The ferrule is the part of the rod blank where the butt and tip sections join. Usually, the butt section is the male end and the tip section is the female, hollow end. The two slide together snugly, but can be pulled apart when the rod is to be broken down and put away.

Rod Handle

The rod handle is found at the base of the butt section, just above the reel seat. Modern rod handles are made of either cork or foam. Don’t ever buy a rod with a foam handle. Foam handles retain water and deteriorate with prolonged exposure to sunlight and chemicals such as bug spray and sunscreen; cork doesn’t.

Handles come in three styles or shapes: full wells, half wells, and cigar. Full and half wells’ handles are fluted at the top and/or bottom. These flutes or wells aid in preventing your hand from slipping off the handle. A full wells handle has wells at the top and bottom. A half wells handle has a wells at one end and is tapered at the other. A cigar handle is shaped like a cigar with the bottom end pretty much straight and the top end tapered to a narrow tip. Generally speaking, the wells of a half wells handle is placed at the bottom of the handle towards the reel seat to prevent the hand from sliding down to the reel when casting. No one handle is better than the other; it is really just personal preference. I prefer a half wells myself.

Reel Seat

The reel seat is where you mount the reel. There are lots of variations when it comes to reel seats, but the only real thing to keep in mind is how the locking ring(s) are oriented. Seats can either have up-locking or down-locking rings. The up-locking ring seats have the ring(s) behind the reel (towards the butt) and they screw up towards the reel foot. Down-locking seats have the rings situated between the reel foot and the handle and the ring(s) screw downwards toward the reel. Up-locking ring reel seats are better than the down-locking seats because with an up-locking seat the reel is between your hand and the locking ring and thus cannot come in contact with your casting hand as you cast, so the ring won’t inadvertently loosen if your hand slips down towards the reel. It’s always a good idea to check that your reel is still tight throughout your day anyway.

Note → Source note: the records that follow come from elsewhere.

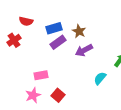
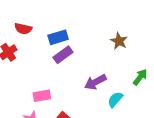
brown star: (79, 31) -> (119, 41), moved
purple arrow: (84, 50) -> (95, 82), moved

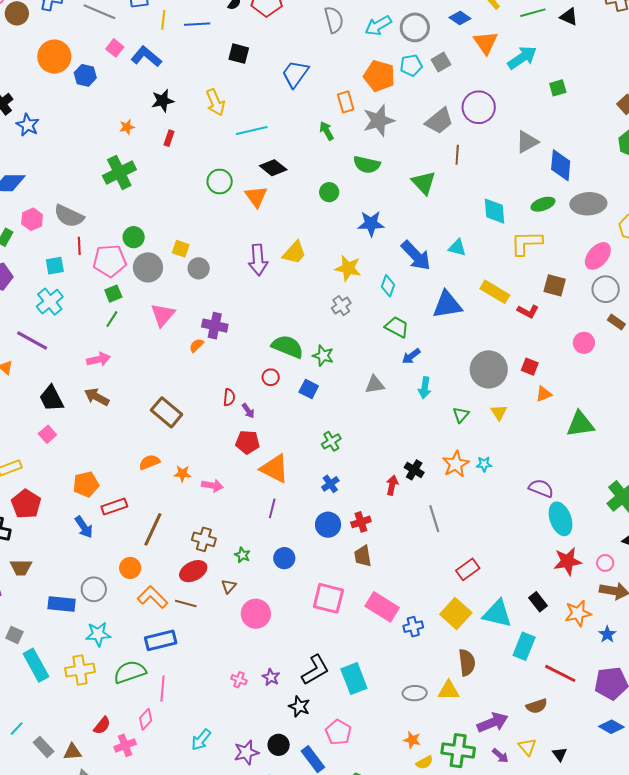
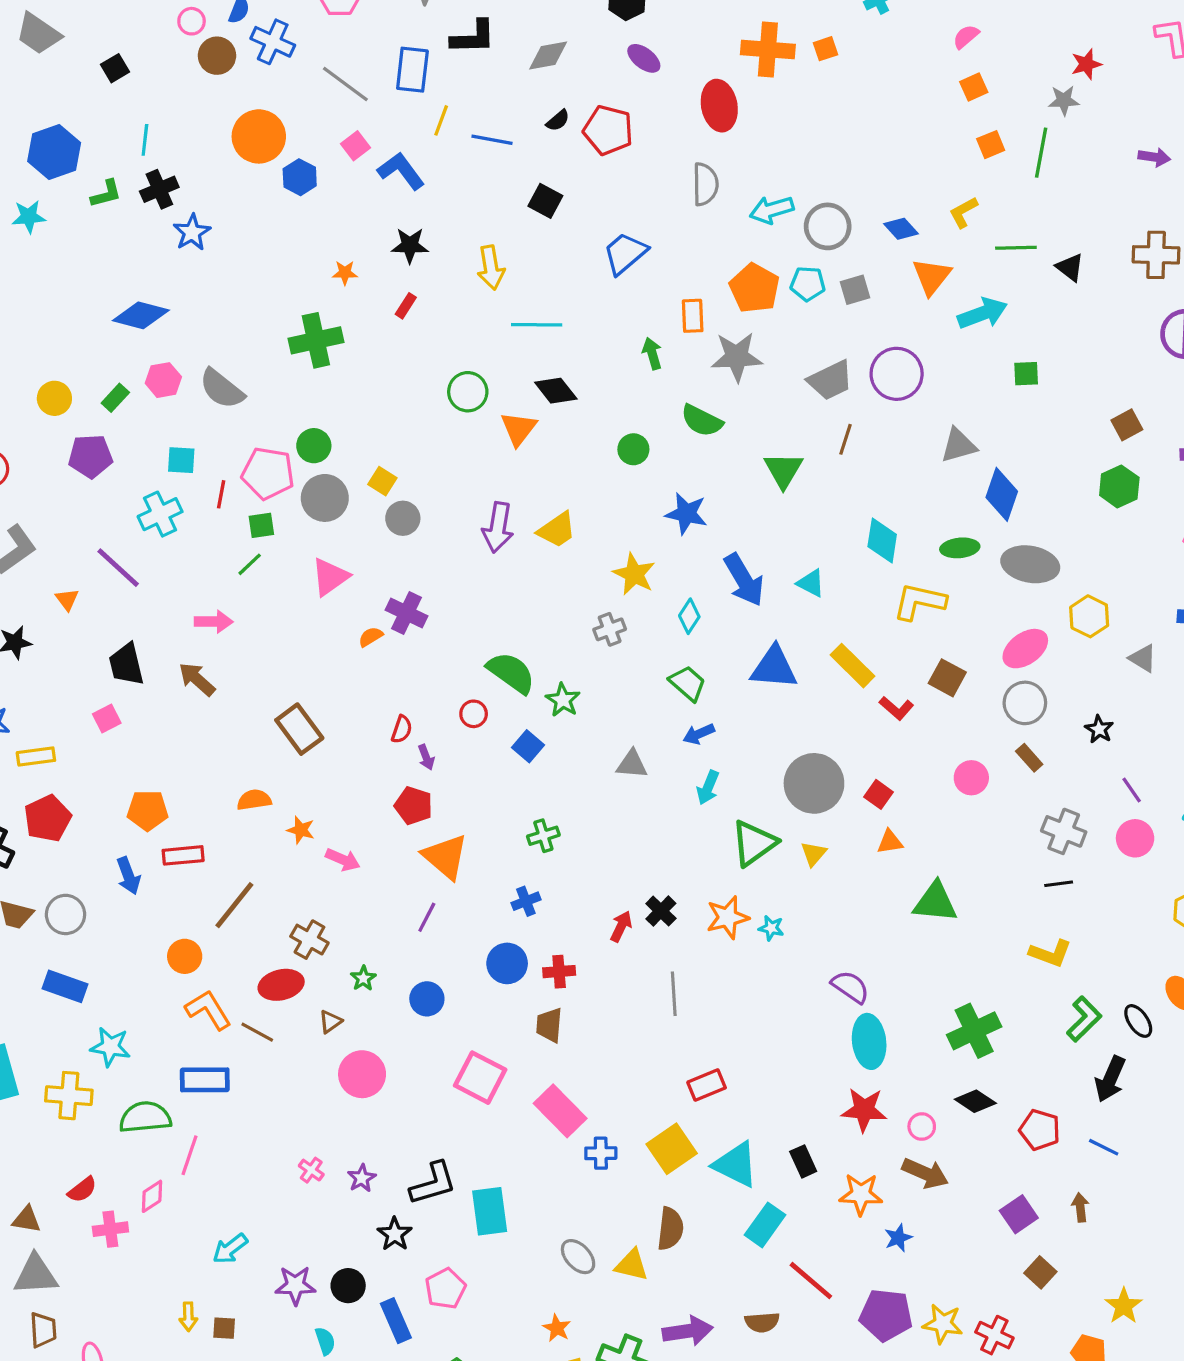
red line: (79, 246) -> (221, 494), moved
green triangle: (461, 415) -> (754, 843), size x1.8
gray circle: (94, 589) -> (66, 914), moved
gray ellipse: (415, 693) -> (578, 1257), turned 35

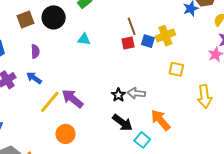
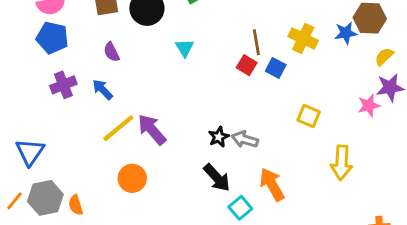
yellow cross: (165, 36) -> (303, 38), moved, turned 36
cyan triangle: (84, 39) -> (185, 48), turned 40
red square: (128, 43) -> (247, 65), turned 32
purple semicircle: (35, 51) -> (112, 52), turned 144

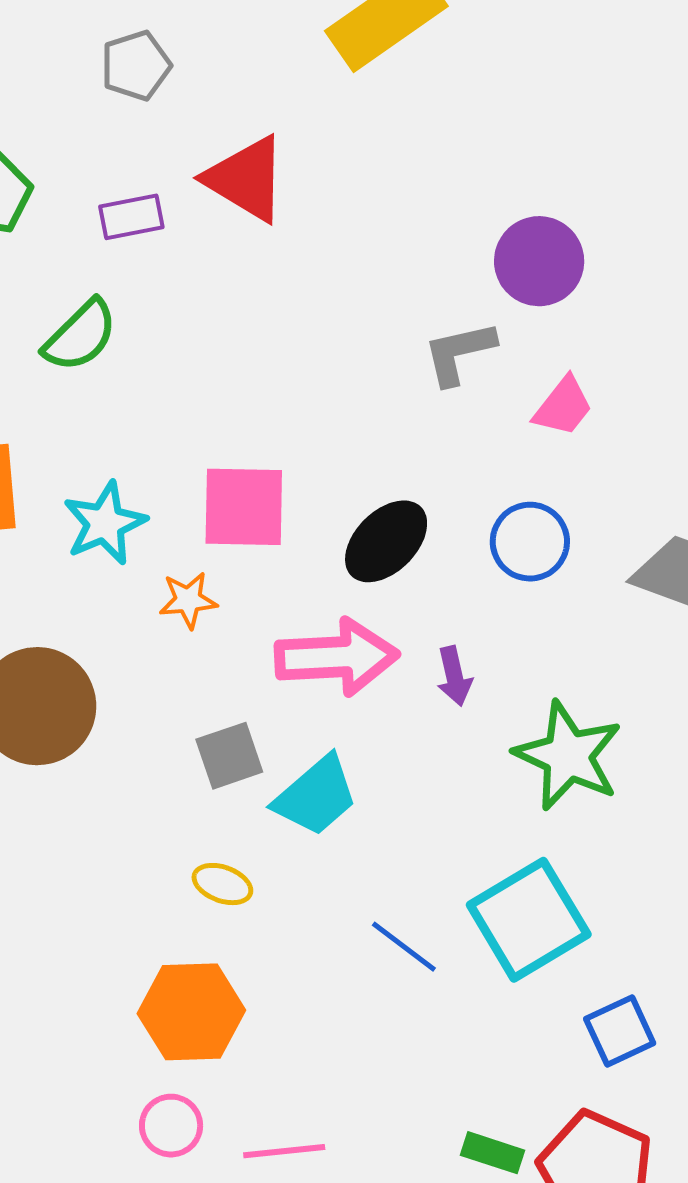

As mentioned, rods come in three actions: slow, moderate, and fast. Slow action rods are “noodle.” They flex pretty much evenly throughout their length. Although fun to play a fish on, it can be difficult to land the fish because the rod has little bottom end, and it can be difficult to cast because of their slow, wispy action. Fast action rods are stiff and generally only flex easily at the tip. They are powerhouse rods and cast line with impunity, but are not forgiving at all when playing a fish. Moderate action rods flex evenly over the top 2/3 of the length but then stiffen significantly along the bottom 1/3. They are slower to respond than fast action rods, but cast well if the caster has a little patience and are a pleasure to play a fish on. Beginners should buy a moderate action rod to start with; they are easy to learn on and are the most adaptable to various fish and fishing situations.

Rod “Weight”

Lastly, the beginner is often puzzled over how much power they need to fish for the types of fish they want to catch. Rods are designated by “weight.” This is not how heavy the rod is. A rod’s weight designation is directly related to power in the rod, but actually it is related more to how heavy a line it is designed to use. Fly fishing lines are assigned a weight designation. This weight designation (1 through 15 weight) is determined by the weight of the front 30 feet of the fly line. Fly line weights range from a 1 weight to a 15 weight. Fly rods are designated to match the line they work best with, so the line and rod weight should match, and both should be fitted to the size of fish you want to catch. Average trout rods are in the 4 to 6 weight range. Salmon rods 6 to 9 weight, and the bigger saltwater game fish in the 9 to 15 weight range. Beginner trout fly fishers and those who cannot afford more than one rod should invest in the best 6 weight rod they can afford (assuming trout is your main target species).

If you are just starting out, or even if you already fly fish but are in the market for a new rod, keep these basics in mind when shopping. You’ll come away with a rod much more suited to your needs and preferences.